TEXT SEGMENT —

* * * * *

That focus on character relationships is complemented by Adachi’s ability to give his characters a familiar humanity. The current shonen landscape is overwhelmed by unrealistic characters defined almost entirely by one trait each. Natsu (Fairy Tail) is indomitable. Sasuke (Naruto) seeks revenge. Some series even feature an entire cast of one-note characters; Mahou Sensei Negima! is an enjoyable series, but the members of Class 3-A are hardly shining examples of character depth or development. By contrast, the cast of Cross Game features realistic complexity, with entirely ordinary traits used tastefully. Senda is showy, awkward, insecure, yet positive. Azuma is independent, determined, and driven – but not ruled – by his past. All are human traits, and all are displayed in balance with each other to further reinforce the realism of the series.
Similarly, the writing is true to life. On the diamond, Cross Game accurately portrays the duality of Japanese youth baseball; the professionalism of self-imposed pressure to strive for Koshien is combined with enough mistakes and immaturity to remind the reader that despite any measure of success, the protagonists are still a group of kids. Unlike other sports series such as Prince of Tennis, which announced the dominance of its stars too early and robbed the series of any building anticipation, Cross Game uncovers talent slowly and subtly. Kou’s pitching ability grows throughout the course of the series, and that growth is largely dependent upon those around him, particularly Aoba.
Meanwhile, the romantic comedy elements of the series are intentionally faint. Even good shonen romantic comedies like Suzuka put characters’ feelings on full display, leaving nothing to the imagination, and depend heavily upon fan-service. By contrast, Cross Game credits the intelligence of its audience with characters authentically secretive about their romantic interests, with whom the reader can relate.

* * * * *

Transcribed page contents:

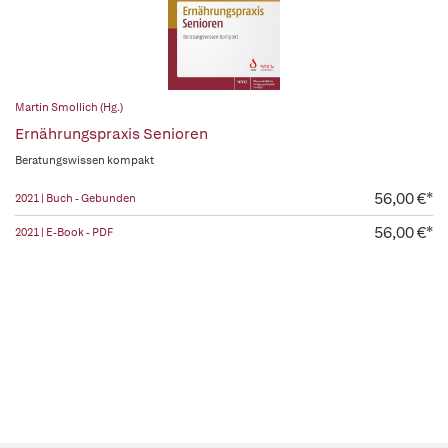
Martin Smollich (Hg.)
Ernährungspraxis Senioren
Beratungswissen kompakt
56,00 €*
2021 | Buch - Gebunden
56,00 €*
2021 | E-Book - PDF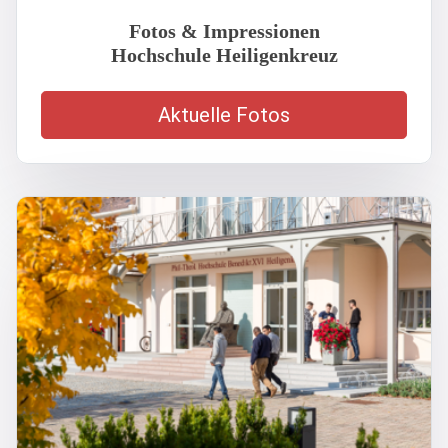
Fotos & Impressionen
Hochschule Heiligenkreuz
Aktuelle Fotos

* * * * *

CHECK YOUR UNDERSTANDING —
(1) Copy the part of the Cross Game review from "Meanwhile, the romantic" to "reader can relate.", keeping every word as it appears.
(2) Answer these questions using the Cross Game review.
(a) Which character does the review say seeks revenge?
(b) Which sports series does it say announced the dominance of its stars too early?
(c) Which shonen romantic comedy does it name as putting characters' feelings on full display?

ANSWERS —
(1)
Meanwhile, the romantic comedy elements of the series are intentionally faint. Even good shonen romantic comedies like Suzuka put characters’ feelings on full display, leaving nothing to the imagination, and depend heavily upon fan-service. By contrast, Cross Game credits the intelligence of its audience with characters authentically secretive about their romantic interests, with whom the reader can relate.

(2)
(a) Sasuke (Naruto)
(b) Prince of Tennis
(c) Suzuka